Patrick Flores (University of the Philippines)
Senior Fellow in Research Area 2: "Travelling Matters"
December 2022
Allegory, Expressionism and Southeast Asian Art Historiography
Patrick Flores’s research attempts to contribute to the writing of Southeast Asian art history from the perspective of an imbrication with the "Western." Imbrication here does not signify the repetition of an ideal or the assimilation into a norm. Through allegory and expressionism, Southeast Asia figures or is rendered with alternating effects of legibility and idiosyncrasy. Through the allegorical sculptures by Otto Fischer-Credo and Richard Kissling in Manila and the interaction of German expressionists like Franz Marc, Ernst Ludwig Kirchner and Emil Nolde with ethnic artefacts and modern artists in Southeast Asia, a different art history might come into being, one that is extended to abstract expressionism by way of the Philippine-born Alfonso Ossorio, who in his formative years was drawn to the Renaissance engraver and painter Martin Schongauer.
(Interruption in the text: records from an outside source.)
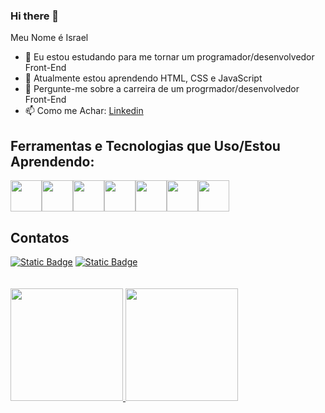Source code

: ### Hi there 👋

Meu Nome é Israel

- 🔭 Eu estou estudando para me tornar um programador/desenvolvedor Front-End
- 🌱 Atualmente estou aprendendo HTML, CSS e JavaScript
- 💬 Pergunte-me sobre a carreira de um progrmador/desenvolvedor Front-End
- 📫 Como me Achar: [Linkedin](https://www.linkedin.com/in/israel-soares-porto-b24bb8241/)

## Ferramentas e Tecnologias que Uso/Estou Aprendendo:

<div style="display: flex;">
<img loading="lazy" src="https://cdn.jsdelivr.net/gh/devicons/devicon@latest/icons/html5/html5-plain.svg" width=50px />
<img loading="lazy" src="https://cdn.jsdelivr.net/gh/devicons/devicon@latest/icons/css3/css3-plain.svg" width=50px />
<img loading="lazy" src="https://cdn.jsdelivr.net/gh/devicons/devicon@latest/icons/javascript/javascript-original.svg" width=50px />
<img loading="lazy" src="https://cdn.jsdelivr.net/gh/devicons/devicon@latest/icons/git/git-original.svg" width=50px />
<img loading="lazy" src="https://cdn.jsdelivr.net/gh/devicons/devicon@latest/icons/linux/linux-original.svg" width=50px />
<img loading="lazy" src="https://cdn.jsdelivr.net/gh/devicons/devicon@latest/icons/java/java-original-wordmark.svg" width=50px />
<img loading="lazy" src="https://cdn.jsdelivr.net/gh/devicons/devicon@latest/icons/python/python-original.svg" width=50px />
</div>

## Contatos

<div>
  <a href="mailto:isaelporto15@gmail.com" target="_blank"><img alt="Static Badge" src="https://img.shields.io/badge/Gmail-D14836?style=for-the-badge&logo=gmail&labelColor=orange&color=red"></a>
  <a href="https://www.linkedin.com/in/israel-soares-porto-b24bb8241/" target="_blank"><img alt="Static Badge" src="https://img.shields.io/badge/-LinkedIn-%25230077B5?style=for-the-badge&logo=linkedin&logoColor=blue&labelColor=lightblue&color=blue">
</a>
</div>

<br>
<br>

<div>
<a href="https://github.com/Israel-SoaresPorto">
<img loading="lazy" height="180em" src="https://github-readme-stats.vercel.app/api/top-langs/?username=Israel-SoaresPorto&layout=compact&langs_count=7&theme=radical"/>
<img loading="lazy" height="180em" src="https://github-readme-stats.vercel.app/api?username=Israel-SoaresPorto&show_icons=true&theme=radical&include_all_commits=true"/>
</div>

          
          
          
          
          
          

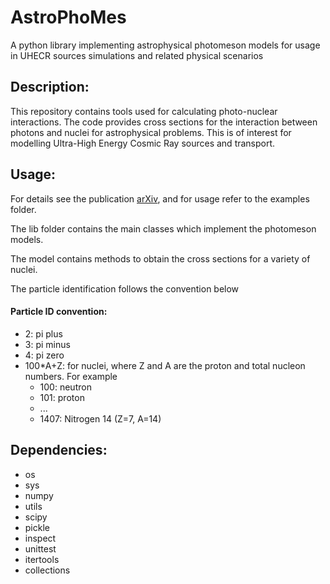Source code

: # AstroPhoMes
A python library implementing astrophysical photomeson models for usage in UHECR sources simulations and related physical scenarios

## Description:
This repository contains tools used for calculating photo-nuclear interactions.
The code provides cross sections for the interaction between photons and nuclei for astrophysical problems.
This is of interest for modelling Ultra-High Energy Cosmic Ray sources and transport.

## Usage:
For details see the publication [arXiv](), and for usage refer to the examples folder.

The lib folder contains the main classes which implement the photomeson models.

The model contains methods to obtain the cross sections for a variety of nuclei. 

The particle identification follows the convention below

#### Particle ID convention:
- 2: pi plus
- 3: pi minus
- 4: pi zero
- 100\*A+Z: for nuclei, where Z and A are the proton and total nucleon numbers. For example
	- 100: neutron
	- 101: proton
	- ...
	- 1407: Nitrogen 14 (Z=7, A=14)

## Dependencies:
- os
- sys
- numpy
- utils
- scipy
- pickle
- inspect
- unittest
- itertools
- collections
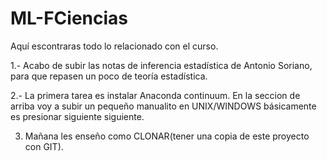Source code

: # ML-FCiencias
Aquí escontraras todo lo relacionado con el curso.

1.- Acabo de subir las notas de inferencia estadística de Antonio Soriano, para que repasen un poco de teoría estadística.

2.- La primera tarea es instalar Anaconda continuum. En la seccion de arriba voy a subir un pequeño manualito en UNIX/WINDOWS 
básicamente es presionar siguiente siguiente.

3. Mañana les enseño como CLONAR(tener una copia de este proyecto con GIT).
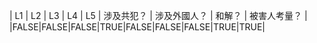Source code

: | L1 | L2 | L3 | L4 | L5 | 涉及共犯？ | 涉及外國人？ | 和解？ | 被害人考量？ |
|FALSE|FALSE|FALSE|TRUE|FALSE|FALSE|FALSE|TRUE|TRUE|
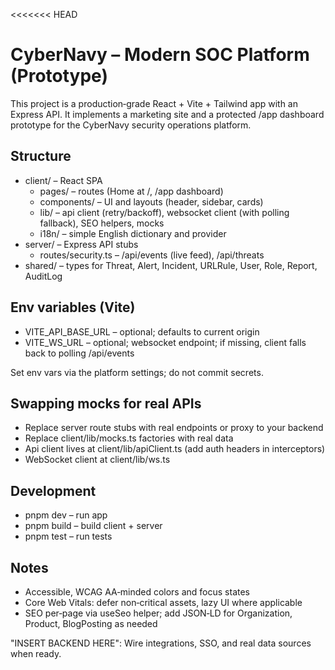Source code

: <<<<<<< HEAD
# CyberNavy – Modern SOC Platform (Prototype)

This project is a production‑grade React + Vite + Tailwind app with an Express API. It implements a marketing site and a protected /app dashboard prototype for the CyberNavy security operations platform.

## Structure

- client/ – React SPA
  - pages/ – routes (Home at /, /app dashboard)
  - components/ – UI and layouts (header, sidebar, cards)
  - lib/ – api client (retry/backoff), websocket client (with polling fallback), SEO helpers, mocks
  - i18n/ – simple English dictionary and provider
- server/ – Express API stubs
  - routes/security.ts – /api/events (live feed), /api/threats
- shared/ – types for Threat, Alert, Incident, URLRule, User, Role, Report, AuditLog

## Env variables (Vite)

- VITE_API_BASE_URL – optional; defaults to current origin
- VITE_WS_URL – optional; websocket endpoint; if missing, client falls back to polling /api/events

Set env vars via the platform settings; do not commit secrets.

## Swapping mocks for real APIs

- Replace server route stubs with real endpoints or proxy to your backend
- Replace client/lib/mocks.ts factories with real data
- Api client lives at client/lib/apiClient.ts (add auth headers in interceptors)
- WebSocket client at client/lib/ws.ts

## Development

- pnpm dev – run app
- pnpm build – build client + server
- pnpm test – run tests

## Notes

- Accessible, WCAG AA‑minded colors and focus states
- Core Web Vitals: defer non‑critical assets, lazy UI where applicable
- SEO per‑page via useSeo helper; add JSON‑LD for Organization, Product, BlogPosting as needed

"INSERT BACKEND HERE": Wire integrations, SSO, and real data sources when ready.
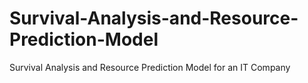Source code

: # Survival-Analysis-and-Resource-Prediction-Model
Survival Analysis and Resource Prediction Model for an IT Company
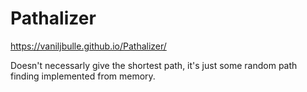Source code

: # Pathalizer

https://vaniljbulle.github.io/Pathalizer/

Doesn't necessarly give the shortest path, it's just some random path finding implemented from memory.
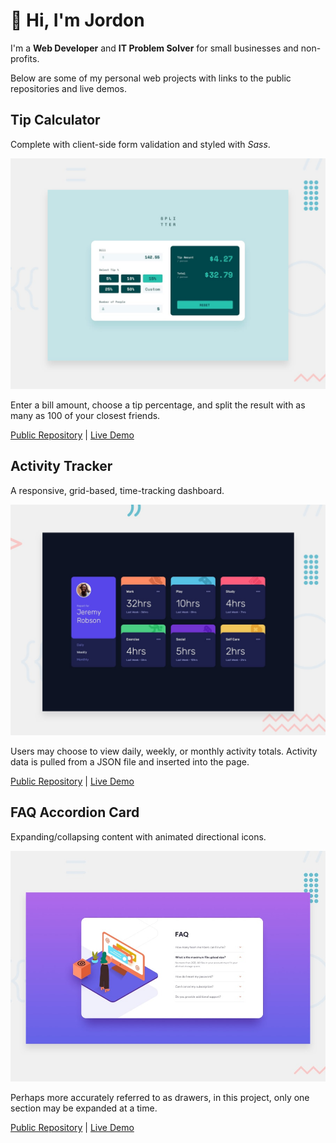# :wave: Hi, I'm Jordon

I'm a **Web Developer** and **IT Problem Solver** for small businesses and non-profits.

Below are some of my personal web projects with links to the public repositories and live demos.

## Tip Calculator

Complete with client-side form validation and styled with _Sass_.

![Tip Calculator Preview](./images/tip-calculator-preview.jpg)

Enter a bill amount, choose a tip percentage, and split the result with as many as 100 of your closest friends.

[Public Repository](https://github.com/jordon-young/fem-tip-calculator) | [Live Demo](https://jordon-young.github.io/fem-tip-calculator/)

## Activity Tracker

A responsive, grid-based, time-tracking dashboard.

![Activity Tracker Preview](./images/activity-tracker-preview.jpg)

Users may choose to view daily, weekly, or monthly activity totals. Activity data is pulled from a JSON file and inserted into the page.

[Public Repository](https://github.com/jordon-young/fem-activity-tracker) | [Live Demo](https://jordon-young.github.io/fem-activity-tracker/)

## FAQ Accordion Card

Expanding/collapsing content with animated directional icons.

![FAQ Accordion Card Preview](./images/faq-accordion-card-preview.jpg)

Perhaps more accurately referred to as drawers, in this project, only one section may be expanded at a time.

[Public Repository](https://github.com/jordon-young/fem-faq-accordion-card) | [Live Demo](https://jordon-young.github.io/fem-faq-accordion-card/)
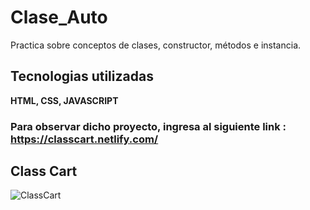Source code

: # Clase_Auto
Practica sobre conceptos de clases, constructor, métodos e instancia.

## Tecnologias utilizadas
<strong>HTML, CSS, JAVASCRIPT </strong>

### Para observar dicho proyecto, ingresa al siguiente link : https://classcart.netlify.com/

## Class Cart

![ClassCart](https://user-images.githubusercontent.com/38477245/67255645-b7cd0480-f448-11e9-9b74-d4b348b70b38.JPG)
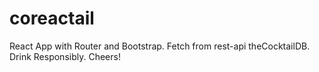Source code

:# coreactail
React App with Router and Bootstrap. Fetch from rest-api theCocktailDB.
Drink Responsibly. Cheers!
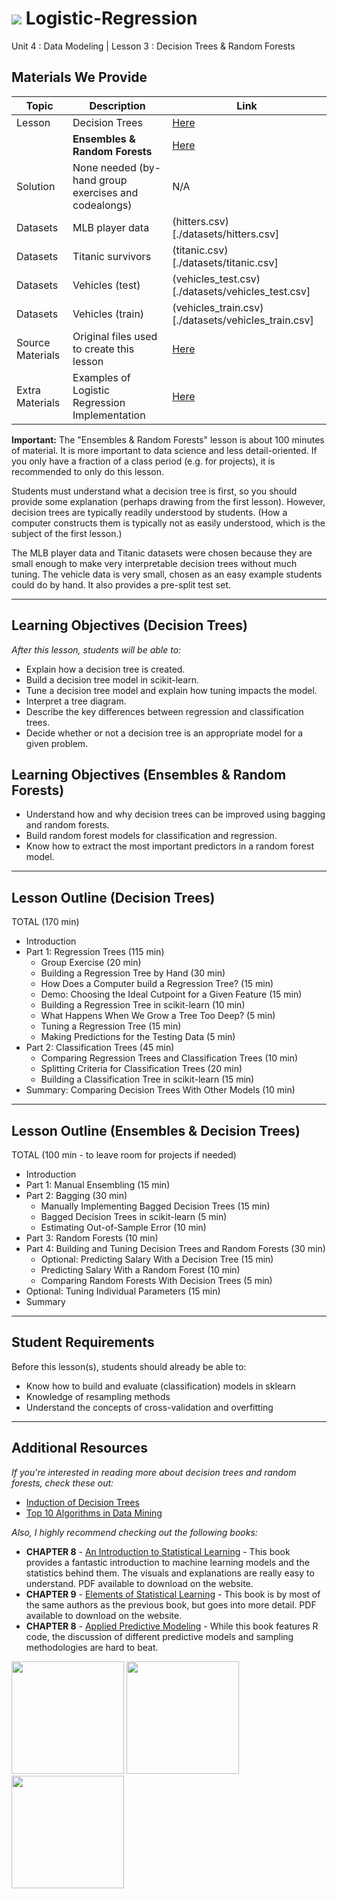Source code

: # ![](https://ga-dash.s3.amazonaws.com/production/assets/logo-9f88ae6c9c3871690e33280fcf557f33.png) Logistic-Regression
Unit 4 : Data Modeling | Lesson 3 : Decision Trees & Random Forests

## Materials We Provide

| Topic | Description | Link |
| --- | --- | --- |
| Lesson | Decision Trees | [Here](./decision-trees.ipynb) |
|        | **Ensembles & Random Forests** | [Here](./ensembles-random-forests.ipynb)
| Solution  | None needed (by-hand group exercises and codealongs) | N/A |
| Datasets | MLB player data | (hitters.csv)[./datasets/hitters.csv]
| Datasets | Titanic survivors | (titanic.csv)[./datasets/titanic.csv]
| Datasets | Vehicles (test) | (vehicles_test.csv)[./datasets/vehicles_test.csv]
| Datasets | Vehicles (train) | (vehicles_train.csv)[./datasets/vehicles_train.csv]
| Source Materials | Original files used to create this lesson | [Here](./assets/slides/) |
| Extra Materials | Examples of Logistic Regression Implementation | [Here](./assets/examples/) |

**Important:** The "Ensembles & Random Forests" lesson is about 100 minutes of material. It is more important to data science and less detail-oriented. If you only have a fraction of a class period (e.g. for projects), it is recommended to only do this lesson.

Students must understand what a decision tree is first, so you should provide some explanation (perhaps drawing from the first lesson). However, decision trees are typically readily understood by students. (How a computer constructs them is typically not as easily understood, which is the subject of the first lesson.)

The MLB player data and Titanic datasets were chosen because they are small enough to make very interpretable decision trees without much tuning. The vehicle data is very small, chosen as an easy example students could do by hand. It also provides a pre-split test set.

---

## Learning Objectives (Decision Trees)
*After this lesson, students will be able to:*

- Explain how a decision tree is created.
- Build a decision tree model in scikit-learn.
- Tune a decision tree model and explain how tuning impacts the model.
- Interpret a tree diagram.
- Describe the key differences between regression and classification trees.
- Decide whether or not a decision tree is an appropriate model for a given problem.


## Learning Objectives (Ensembles & Random Forests)

- Understand how and why decision trees can be improved using bagging and random forests.
- Build random forest models for classification and regression.
- Know how to extract the most important predictors in a random forest model.

---

## Lesson Outline (Decision Trees)

TOTAL (170 min)
- Introduction
- Part 1: Regression Trees (115 min)
    - Group Exercise (20 min)
    - Building a Regression Tree by Hand (30 min)
    - How Does a Computer build a Regression Tree? (15 min)
    - Demo: Choosing the Ideal Cutpoint for a Given Feature (15 min)
    - Building a Regression Tree in scikit-learn (10 min)
    - What Happens When We Grow a Tree Too Deep? (5 min)
    - Tuning a Regression Tree (15 min)
    - Making Predictions for the Testing Data (5 min)
- Part 2: Classification Trees (45 min)
    - Comparing Regression Trees and Classification Trees (10 min)
    - Splitting Criteria for Classification Trees (20 min)
    - Building a Classification Tree in scikit-learn (15 min)
- Summary: Comparing Decision Trees With Other Models (10 min)

---

## Lesson Outline (Ensembles & Decision Trees)

TOTAL (100 min - to leave room for projects if needed)
- Introduction
- Part 1: Manual Ensembling (15 min)
- Part 2: Bagging (30 min)
    - Manually Implementing Bagged Decision Trees (15 min)
    - Bagged Decision Trees in scikit-learn (5 min)
    - Estimating Out-of-Sample Error (10 min)
- Part 3: Random Forests (10 min)
- Part 4: Building and Tuning Decision Trees and Random Forests (30 min)
    - Optional: Predicting Salary With a Decision Tree (15 min)
    - Predicting Salary With a Random Forest (10 min)
    - Comparing Random Forests With Decision Trees (5 min)
- Optional: Tuning Individual Parameters (15 min)
- Summary

---


## Student Requirements
Before this lesson(s), students should already be able to:

- Know how to build and evaluate (classification) models in sklearn
- Knowledge of resampling methods
- Understand the concepts of cross-validation and overfitting


----

## Additional Resources

*If you're interested in reading more about decision trees and random forests, check these out:*
- [Induction of Decision Trees](http://hunch.net/~coms-4771/quinlan.pdf)
- [Top 10 Algorithms in Data Mining](http://www.cs.uvm.edu/~icdm/algorithms/10Algorithms-08.pdf)


*Also, I highly recommend checking out the following books:*
- __CHAPTER 8__ - [An Introduction to Statistical Learning](http://www-bcf.usc.edu/~gareth/ISL/) - This book provides a fantastic introduction to machine learning models and the statistics behind them. The visuals and explanations are really easy to understand. PDF available to download on the website.
- __CHAPTER 9__ - [Elements of Statistical Learning](http://statweb.stanford.edu/~tibs/ElemStatLearn/) - This book is by most of the same authors as the previous book, but goes into more detail. PDF available to download on the website.
- __CHAPTER 8__ - [Applied Predictive Modeling](https://www.amazon.com/Applied-Predictive-Modeling-Max-Kuhn/dp/1461468485) - While this book features R code, the discussion of different predictive models and sampling methodologies are hard to beat.  



<img src="https://images-na.ssl-images-amazon.com/images/I/41oQwj8rS0L._SX329_BO1,204,203,200_.jpg" width="180">
<img src="https://images-na.ssl-images-amazon.com/images/I/41aQrQaPseL._SX331_BO1,204,203,200_.jpg" width="180">
<img src="https://images-na.ssl-images-amazon.com/images/I/41S7RyAnsLL._SX313_BO1,204,203,200_.jpg" width="180">
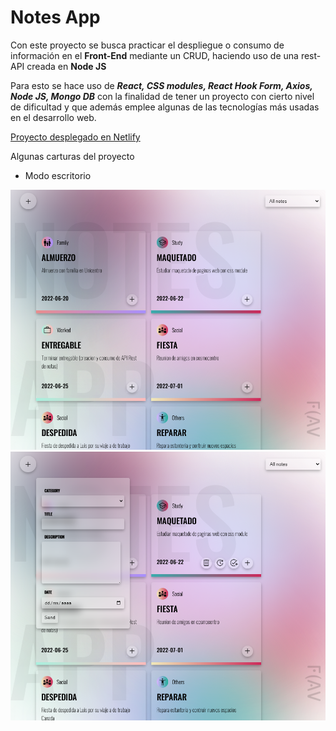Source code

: # Notes App

Con este proyecto se busca practicar el despliegue o consumo de información en el **Front-End** mediante un CRUD, haciendo uso de una rest-API creada en **Node JS**

Para esto se hace uso de **_React, CSS modules, React Hook Form, Axios, Node JS, Mongo DB_** con la finalidad de tener un proyecto con cierto nivel de dificultad y que además emplee algunas de las tecnologías más usadas en el desarrollo web.

[Proyecto desplegado en Netlify](https://flav-notesapp.netlify.app/)

Algunas carturas del proyecto

- Modo escritorio

![vista1](./src/assets/imgs/Captura1.PNG)
![vista1](./src/assets/imgs/Captura2.PNG)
This project seeks to propose a method of writing art history by curating a different constellation – and therefore worlding – of art.
Patrick Flores is Professor of Art Studies at the Department of Art Studies at the University of the Philippines and curator of the Vargas Museum in Manila. He is the director of the Philippine Contemporary Art Network. He was one of the curators of Under Construction: New Dimensions of Asian Art from 2001 to 2003 and the Gwangju Biennale (Position Papers) in 2008. He was a Visiting Fellow at the National Gallery of Art in Washington, D.C. in 1999. Among his publications are Painting History: Revisions in Philippine Colonial Art (1999); Past Peripheral: Curation in Southeast Asia (2008); Art After War: 1948–1969 (2015); and Raymundo Albano: Texts (2017). He was a Guest Scholar of the Getty Research Institute in Los Angeles in 2014. He was the artistic director of the Singapore Biennale 2019 and convener of the forums for the Taiwan Pavilion at the Venice Biennale in 2022.